All Products
Search
Document Center

E-MapReduce:Flink Connector

Last Updated:Mar 26, 2026

The StarRocks Flink Connector streams data from Apache Flink into StarRocks tables using Stream Load. It buffers records in memory and flushes them in batches, delivering higher throughput than the built-in flink-connector-jdbc for large-scale data ingestion. It supports the DataStream API, Table API & SQL, and Python API.

Prerequisites

Before you begin, make sure you have:

Limitations

  • The machine running Flink must be able to reach the following ports on your StarRocks instance:

    • FE node: http_port (default 8030) and query_port (default 9030)

    • BE node: be_http_port (default 8040)

  • The StarRocks user account must have SELECT and INSERT permissions on the target table.

  • Connector version compatibility:

    Connector Flink StarRocks Java Scala
    1.2.9 1.15–1.18 2.1 and later 8 2.11, 2.12
    1.2.8 1.13–1.17 2.1 and later 8 2.11, 2.12
    1.2.7 1.11–1.15 2.1 and later 8 2.11, 2.12

Get the Flink Connector JAR

Choose one of the following methods to get the JAR, then upload it to your Flink cluster.

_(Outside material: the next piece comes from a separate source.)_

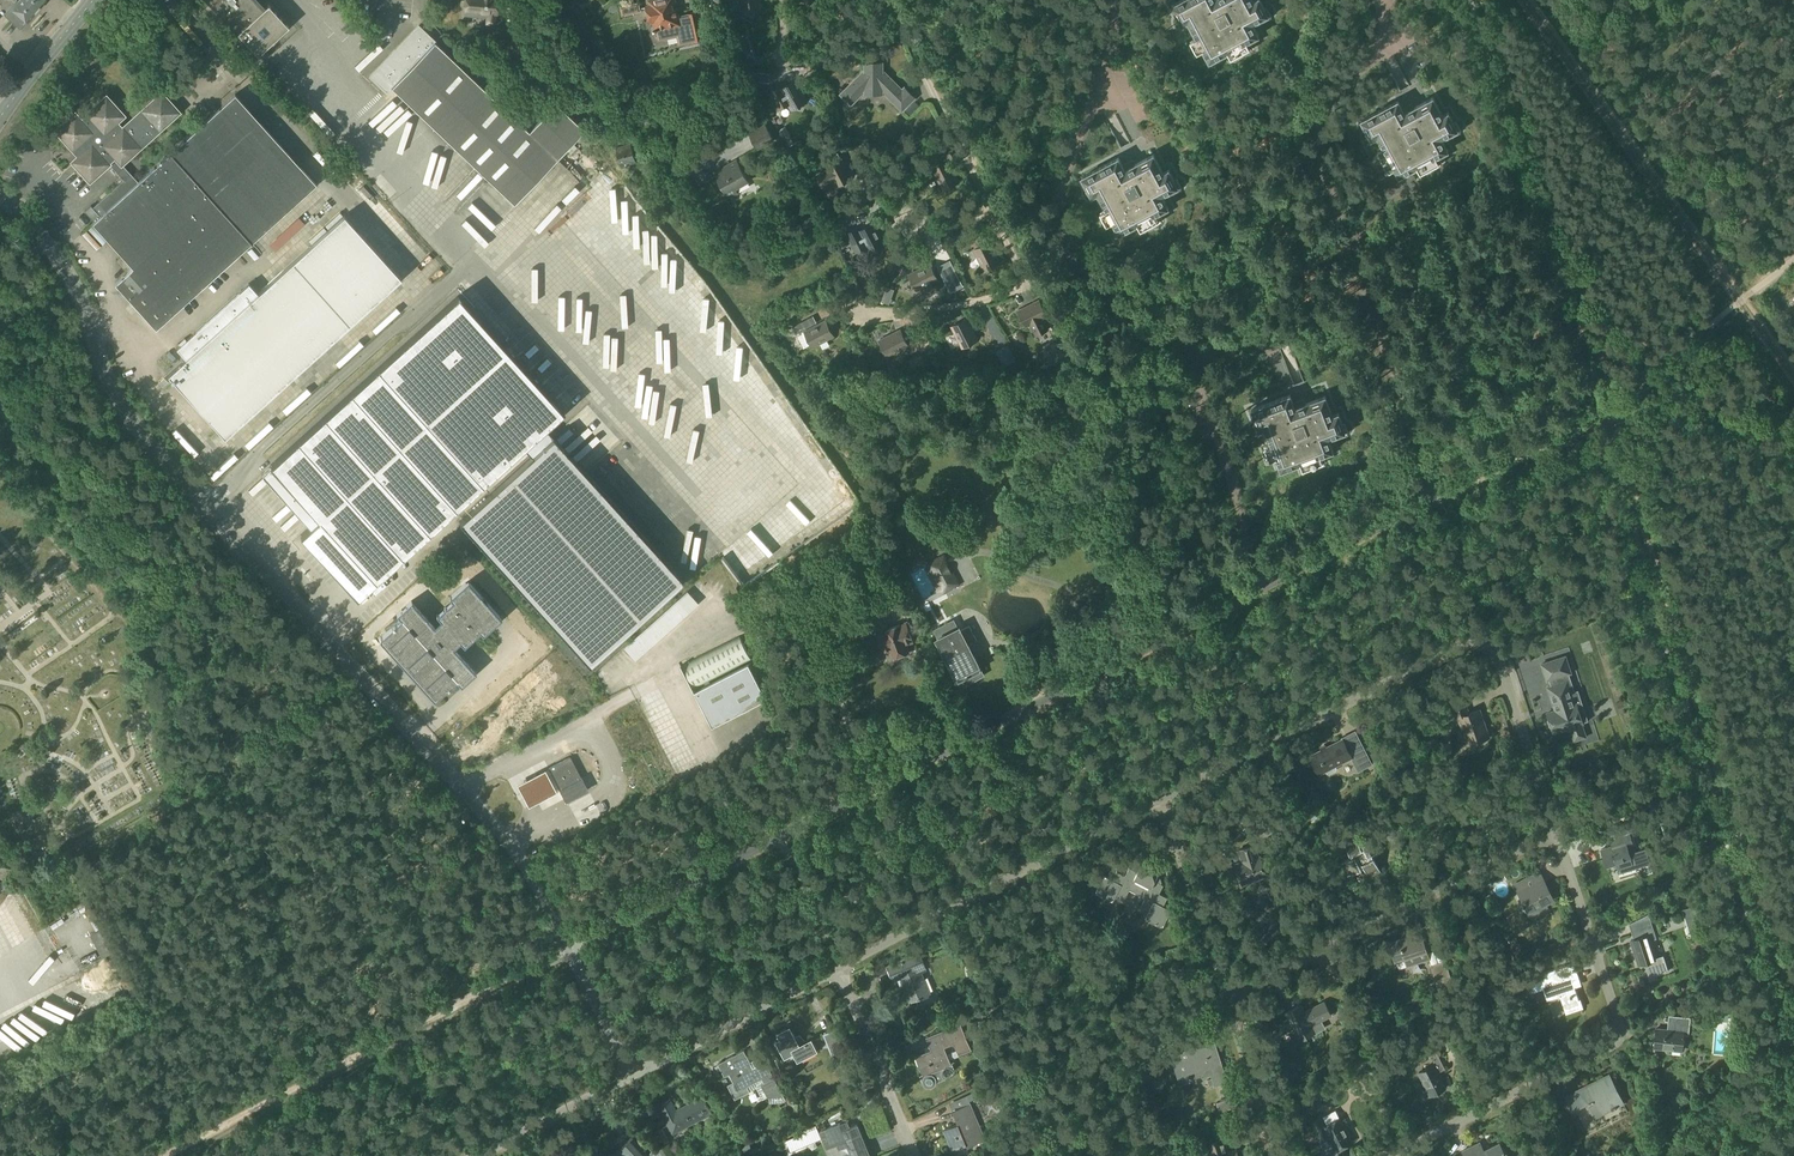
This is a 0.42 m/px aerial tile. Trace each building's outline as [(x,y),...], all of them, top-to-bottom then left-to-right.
[(25,0),(11,0),(15,3),(5,15),(20,28),(36,10),(25,0)] [(36,10),(45,0),(25,0),(36,10)] [(257,55),(288,27),(268,5),(263,9),(255,0),(206,0),(257,55)] [(477,16),(477,12),(487,13),(486,23),(494,24),(495,13),(496,13),(497,0),(466,0),(465,15),(477,16)] [(650,21),(654,20),(658,40),(677,36),(679,45),(704,39),(698,12),(678,17),(674,0),(651,0),(649,0),(651,5),(647,6),(650,21)] [(758,0),(732,0),(732,4),(741,2),(742,7),(746,7),(751,10),(755,6),(759,6),(758,0)] [(1178,19),(1184,16),(1197,39),(1190,42),(1196,54),(1203,50),(1209,63),(1228,53),(1231,58),(1243,52),(1240,46),(1258,36),(1252,24),(1262,19),(1259,12),(1265,9),(1260,0),(1255,0),(1253,1),(1252,0),(1183,0),(1172,6),(1178,19)] [(514,24),(521,37),(528,33),(520,20),(514,24)] [(386,92),(391,87),(434,42),(418,26),(369,76),(386,92)] [(708,38),(717,36),(715,28),(707,30),(708,38)] [(391,87),(513,204),(584,130),(555,103),(528,132),(434,42),(391,87)] [(753,55),(744,58),(747,66),(756,63),(753,55)] [(841,94),(851,104),(865,90),(869,94),(879,94),(882,90),(902,110),(915,97),(905,87),(902,90),(882,70),(882,66),(865,66),(865,70),(841,94)] [(754,73),(753,81),(769,82),(769,74),(754,73)] [(806,101),(795,81),(781,89),(780,86),(770,92),(780,109),(788,104),(791,110),(795,108),(800,109),(802,103),(806,101)] [(92,208),(100,216),(138,182),(121,164),(179,112),(161,92),(121,127),(117,122),(124,115),(106,95),(86,113),(87,114),(81,119),(74,112),(54,130),(78,156),(71,161),(89,181),(109,164),(123,180),(92,208)] [(133,267),(127,273),(115,284),(156,328),(315,184),(235,95),(138,182),(100,216),(94,222),(92,223),(121,255),(133,267)] [(1361,121),(1368,133),(1373,130),(1383,149),(1378,152),(1389,173),(1395,170),(1399,177),(1417,167),(1420,173),(1433,166),(1430,161),(1448,151),(1441,139),(1451,133),(1448,127),(1454,124),(1448,113),(1442,116),(1432,98),(1404,113),(1398,101),(1361,121)] [(749,135),(756,146),(773,136),(767,125),(749,135)] [(785,128),(778,131),(785,144),(792,140),(785,128)] [(933,169),(944,189),(959,182),(956,177),(965,172),(960,162),(951,166),(948,162),(953,160),(949,152),(936,159),(938,163),(937,167),(933,169)] [(1081,178),(1088,191),(1094,187),(1106,211),(1099,214),(1105,226),(1112,222),(1119,234),(1137,225),(1140,230),(1153,223),(1150,218),(1168,208),(1162,196),(1172,190),(1169,184),(1175,181),(1169,170),(1163,173),(1153,155),(1125,170),(1118,158),(1081,178)] [(852,178),(841,158),(826,166),(829,170),(817,176),(823,187),(835,182),(837,186),(840,184),(846,185),(848,180),(852,178)] [(715,173),(718,178),(729,198),(738,193),(735,188),(748,180),(737,160),(715,173)] [(100,216),(92,208),(90,205),(84,211),(94,222),(100,216)] [(296,213),(265,241),(272,249),(303,221),(296,213)] [(836,224),(849,222),(847,213),(834,215),(836,224)] [(185,358),(167,374),(224,437),(398,280),(343,215),(257,293),(248,283),(176,349),(185,358)] [(884,244),(873,224),(859,231),(858,228),(847,234),(856,252),(866,247),(869,252),(873,250),(878,251),(881,246),(884,244)] [(969,246),(971,251),(975,249),(985,270),(989,268),(994,269),(997,264),(1000,262),(990,242),(978,248),(976,242),(969,246)] [(115,260),(127,273),(133,267),(121,255),(115,260)] [(910,275),(912,278),(911,284),(916,286),(918,289),(922,287),(927,296),(938,290),(934,281),(938,279),(930,264),(910,275)] [(963,286),(956,273),(944,279),(951,292),(963,286)] [(456,296),(404,344),(270,465),(318,519),(300,535),(356,598),(509,460),(520,450),(544,428),(561,412),(456,296)] [(1039,300),(1019,311),(1021,314),(1020,320),(1025,322),(1027,326),(1031,323),(1037,335),(1049,329),(1043,317),(1047,315),(1051,322),(1057,318),(1048,302),(1042,305),(1039,300)] [(953,326),(963,347),(967,345),(972,346),(974,341),(978,339),(968,319),(953,326)] [(803,333),(809,346),(817,342),(818,344),(834,336),(832,332),(833,327),(828,325),(826,321),(803,333)] [(880,341),(882,344),(881,350),(886,352),(888,356),(908,345),(901,330),(880,341)] [(915,340),(909,343),(914,352),(919,349),(915,340)] [(150,404),(158,398),(151,390),(143,396),(150,404)] [(1251,410),(1256,424),(1262,421),(1271,446),(1264,449),(1268,461),(1276,458),(1281,471),(1300,464),(1303,470),(1316,465),(1314,459),(1333,452),(1328,439),(1339,435),(1337,428),(1343,426),(1338,414),(1332,416),(1325,397),(1295,408),(1290,395),(1251,410)] [(529,459),(459,522),(469,532),(588,665),(682,580),(544,428),(520,450),(529,459)] [(602,479),(625,457),(621,453),(598,475),(602,479)] [(781,470),(793,481),(801,472),(790,461),(781,470)] [(764,505),(768,501),(746,478),(742,482),(764,505)] [(743,497),(739,500),(751,513),(754,510),(743,497)] [(697,512),(719,539),(737,523),(718,501),(712,507),(708,502),(697,512)] [(640,522),(643,526),(653,518),(649,513),(640,522)] [(682,523),(678,528),(701,548),(705,544),(682,523)] [(685,565),(690,561),(667,538),(663,543),(685,565)] [(956,581),(944,555),(926,564),(939,590),(956,581)] [(862,570),(868,585),(881,580),(875,565),(862,570)] [(379,640),(397,659),(398,660),(397,660),(415,680),(416,680),(416,681),(433,700),(435,700),(456,681),(461,686),(476,672),(453,647),(460,641),(464,646),(480,632),(483,635),(499,620),(499,619),(499,616),(469,583),(466,583),(465,583),(449,598),(452,601),(436,615),(440,620),(433,625),(411,601),(396,614),(401,619),(379,639),(379,640)] [(946,587),(938,591),(949,613),(957,609),(946,587)] [(880,609),(863,615),(869,630),(885,624),(880,609)] [(932,634),(955,623),(951,614),(928,625),(932,634)] [(885,624),(869,630),(877,634),(883,653),(891,650),(893,657),(908,652),(906,645),(908,644),(913,642),(909,633),(908,634),(904,624),(899,625),(887,629),(885,624)] [(937,639),(961,687),(983,675),(968,646),(977,642),(969,626),(961,631),(959,628),(937,639)] [(681,665),(694,692),(712,727),(766,699),(747,662),(751,659),(739,635),(681,665)] [(1548,680),(1550,686),(1547,687),(1553,706),(1554,706),(1555,710),(1547,713),(1549,719),(1547,720),(1549,728),(1552,727),(1554,733),(1569,728),(1573,741),(1586,737),(1582,724),(1582,723),(1588,721),(1582,703),(1576,704),(1575,704),(1567,681),(1565,682),(1563,675),(1570,673),(1565,657),(1541,664),(1546,681),(1548,680)] [(1452,708),(1455,719),(1459,718),(1468,746),(1490,738),(1480,710),(1469,714),(1466,703),(1452,708)] [(1355,733),(1341,740),(1351,758),(1350,759),(1357,772),(1372,765),(1355,733)] [(1341,740),(1309,757),(1318,773),(1324,770),(1327,775),(1336,770),(1335,767),(1350,759),(1351,758),(1341,740)] [(1616,751),(1619,758),(1626,756),(1623,749),(1616,751)] [(548,768),(545,770),(548,776),(556,791),(559,790),(564,799),(565,802),(588,790),(581,778),(570,757),(548,768)] [(542,775),(514,790),(526,811),(553,797),(542,775)] [(1341,863),(1347,876),(1365,867),(1370,877),(1381,872),(1372,853),(1384,847),(1378,835),(1360,845),(1355,835),(1343,840),(1352,858),(1341,863)] [(1606,847),(1601,849),(1607,867),(1615,864),(1618,871),(1633,867),(1630,859),(1631,859),(1627,844),(1626,841),(1618,843),(1606,847)] [(1236,865),(1242,884),(1266,876),(1260,857),(1259,858),(1254,845),(1239,850),(1242,858),(1243,858),(1245,862),(1236,865)] [(1095,893),(1112,902),(1117,894),(1125,898),(1129,890),(1145,898),(1141,906),(1149,910),(1145,919),(1162,928),(1171,910),(1163,906),(1167,898),(1158,894),(1163,885),(1155,881),(1159,873),(1141,864),(1137,872),(1129,868),(1125,877),(1116,872),(1112,880),(1104,876),(1095,893)] [(1526,879),(1514,885),(1518,892),(1520,891),(1529,910),(1535,907),(1538,914),(1547,909),(1544,903),(1552,898),(1542,880),(1529,886),(1526,879)] [(10,887),(6,880),(0,882),(0,892),(10,887)] [(1692,907),(1681,910),(1684,919),(1695,915),(1692,907)] [(96,953),(106,950),(97,926),(87,929),(96,953)] [(1634,938),(1631,939),(1639,965),(1645,964),(1647,971),(1661,966),(1663,972),(1668,971),(1663,956),(1656,958),(1649,936),(1655,934),(1652,926),(1639,930),(1641,936),(1634,938)] [(1406,957),(1408,964),(1429,957),(1422,935),(1409,939),(1409,937),(1390,943),(1393,952),(1391,953),(1392,956),(1394,955),(1396,961),(1406,957)] [(888,964),(894,979),(900,976),(910,1000),(929,993),(920,970),(925,968),(924,965),(924,964),(919,952),(888,964)] [(1446,961),(1430,966),(1439,990),(1454,985),(1446,961)] [(1529,978),(1533,990),(1545,986),(1549,997),(1557,994),(1559,994),(1561,994),(1562,995),(1563,996),(1563,997),(1563,998),(1568,1012),(1583,1007),(1573,979),(1578,977),(1573,963),(1529,978)] [(1286,1013),(1300,1041),(1315,1033),(1312,1026),(1331,1016),(1324,1002),(1305,1012),(1301,1005),(1286,1013)] [(1714,1011),(1717,1011),(1716,1020),(1726,1021),(1726,1016),(1730,1016),(1731,1007),(1714,1006),(1714,1011)] [(1132,1012),(1123,1016),(1126,1023),(1135,1020),(1132,1012)] [(1656,1027),(1654,1047),(1682,1050),(1683,1034),(1684,1030),(1689,1031),(1690,1018),(1669,1016),(1667,1028),(1656,1027)] [(932,1050),(916,1056),(923,1074),(923,1075),(922,1076),(921,1077),(921,1078),(921,1079),(920,1080),(921,1081),(921,1082),(921,1083),(921,1084),(922,1084),(922,1085),(923,1085),(924,1086),(925,1086),(925,1087),(926,1087),(927,1087),(928,1087),(929,1087),(930,1087),(931,1086),(932,1086),(932,1085),(933,1085),(933,1084),(934,1083),(934,1082),(934,1081),(934,1080),(944,1077),(943,1076),(943,1075),(943,1074),(943,1073),(942,1073),(942,1072),(943,1072),(943,1071),(943,1070),(944,1069),(944,1068),(945,1068),(946,1067),(947,1067),(948,1067),(949,1067),(950,1067),(951,1067),(952,1067),(952,1068),(944,1046),(954,1042),(959,1054),(970,1049),(960,1025),(927,1038),(932,1050)] [(1357,1041),(1361,1049),(1373,1043),(1365,1025),(1359,1028),(1364,1038),(1357,1041)] [(777,1041),(785,1057),(794,1052),(798,1059),(817,1049),(811,1038),(804,1042),(798,1035),(795,1037),(790,1026),(778,1032),(781,1038),(777,1041)] [(824,1032),(831,1049),(843,1044),(836,1027),(824,1032)] [(919,1031),(907,1032),(908,1041),(919,1041),(919,1031)] [(1171,1055),(1172,1060),(1180,1084),(1192,1081),(1190,1074),(1202,1071),(1204,1077),(1211,1074),(1212,1078),(1214,1085),(1215,1086),(1227,1081),(1214,1041),(1213,1041),(1214,1042),(1176,1054),(1172,1056),(1171,1055)] [(744,1050),(718,1063),(724,1076),(729,1074),(733,1081),(729,1083),(728,1085),(733,1094),(735,1096),(738,1097),(741,1097),(746,1094),(747,1091),(745,1087),(747,1086),(762,1078),(764,1082),(761,1084),(767,1096),(767,1097),(769,1097),(781,1096),(783,1095),(774,1077),(766,1061),(753,1068),(750,1061),(744,1050)] [(1360,1056),(1364,1064),(1375,1058),(1371,1051),(1360,1056)] [(1429,1054),(1413,1059),(1415,1065),(1431,1060),(1429,1054)] [(1434,1065),(1438,1072),(1445,1069),(1438,1055),(1433,1058),(1432,1058),(1435,1064),(1434,1065)] [(1438,1072),(1434,1065),(1419,1073),(1430,1095),(1446,1087),(1438,1072)] [(1145,1066),(1137,1069),(1140,1081),(1148,1079),(1145,1066)] [(1565,1096),(1572,1109),(1587,1101),(1595,1117),(1624,1102),(1610,1074),(1601,1079),(1600,1078),(1565,1096)] [(658,1104),(673,1132),(711,1113),(703,1096),(676,1110),(669,1098),(658,1104)] [(1216,1104),(1219,1113),(1236,1108),(1233,1099),(1216,1104)] [(958,1123),(943,1130),(952,1150),(967,1144),(968,1147),(986,1139),(970,1103),(952,1111),(958,1123)] [(1324,1126),(1326,1125),(1322,1117),(1312,1122),(1321,1140),(1329,1136),(1324,1126)] [(1324,1126),(1329,1136),(1336,1151),(1353,1142),(1340,1118),(1326,1125),(1324,1126)] [(663,1120),(649,1126),(656,1140),(670,1134),(663,1120)] [(827,1148),(846,1141),(853,1155),(870,1155),(857,1123),(849,1127),(846,1120),(819,1130),(827,1148)] [(816,1132),(805,1137),(808,1145),(819,1140),(816,1133),(816,1132)] [(632,1138),(625,1144),(628,1146),(610,1155),(649,1155),(632,1138)] [(1200,1155),(1210,1153),(1211,1155),(1238,1155),(1236,1150),(1228,1152),(1224,1140),(1197,1148),(1200,1155)] [(1466,1155),(1509,1155),(1505,1149),(1504,1149),(1500,1142),(1485,1150),(1481,1142),(1463,1151),(1466,1155)] [(741,1147),(745,1155),(747,1155),(753,1153),(749,1144),(741,1147)]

Method 1: Download from Maven Central

Download the JAR directly from the Maven Central Repository.

JAR naming format:

  • Flink 1.15 and later: flink-connector-starrocks-${connector_version}_flink-${flink_version}.jar Example: flink-connector-starrocks-1.2.8_flink-1.17.jar

  • Flink before 1.15: flink-connector-starrocks-${connector_version}_flink-${flink_version}_${scala_version}.jar Example: flink-connector-starrocks-1.2.7_flink-1.14_2.12.jar

Method 2: Add as a Maven dependency

Add the connector to your pom.xml:

  • Flink 1.15 and later:

    <dependency>
        <groupId>com.starrocks</groupId>
        <artifactId>flink-connector-starrocks</artifactId>
        <version>${connector_version}_flink-${flink_version}</version>
    </dependency>
  • Flink before 1.15:

    <dependency>
        <groupId>com.starrocks</groupId>
        <artifactId>flink-connector-starrocks</artifactId>
        <version>${connector_version}_flink-${flink_version}_${scala_version}</version>
    </dependency>

Method 3: Build from source

  1. Clone the Flink Connector source code.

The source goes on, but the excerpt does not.